As declarações do vice-governador de Mato Grosso, Otaviano Pivetta, de que haveria políticos no estado cobrando até 30% de propina na liberação de emendas parlamentares repercutiram negativamente entre senadores e pré-candidatos ao governo.

O primeiro a reagir foi Jayme Campos, que classificou a fala como leviana e cobrou que Pivetta “dê nomes aos bois” para sustentar a acusação. Segundo ele, insinuações sem provas colocam em dúvida a credibilidade de quem as faz.

Na sequência, Wellington Fagundes também se manifestou, reforçando a necessidade de responsabilidade em declarações públicas. O senador afirmou que acusações sem comprovação são perigosas e podem resultar em responsabilização.
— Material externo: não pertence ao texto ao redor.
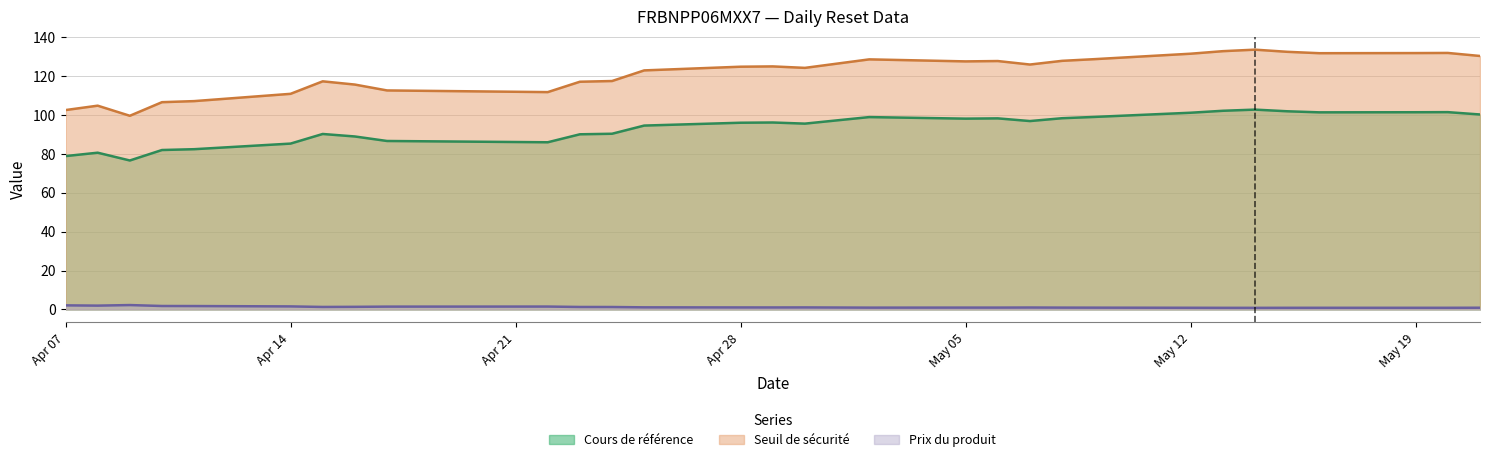

Where is the first local maximum for Prix du produit?

2025-04-09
“Para fazer qualquer afirmação, tem que ter responsabilidade. Acusações sem prova são muito perigosas. Quem acusa precisa provar e apontar nomes”, disse.

Fagundes ainda alertou para o impacto institucional das declarações, destacando que Pivetta pode assumir o governo em breve. “Ele tem a perspectiva de assumir o governo. Começar dessa forma levanta dúvidas sobre que tipo de gestão pretende fazer”, criticou.

Jayme Campos, por sua vez, também rebateu qualquer insinuação contra sua conduta, afirmando ter uma trajetória pública sem irregularidades e destacando a destinação de recursos aos municípios. Ele desafiou: “Se houver um prefeito que diga que recebeu qualquer vantagem indevida, eu renuncio ao mandato”.

Ambos os senadores convergem na cobrança: se há irregularidades, os responsáveis devem ser identificados e investigados. Caso contrário, as declarações correm o risco de serem interpretadas como acusações genéricas sem fundamento.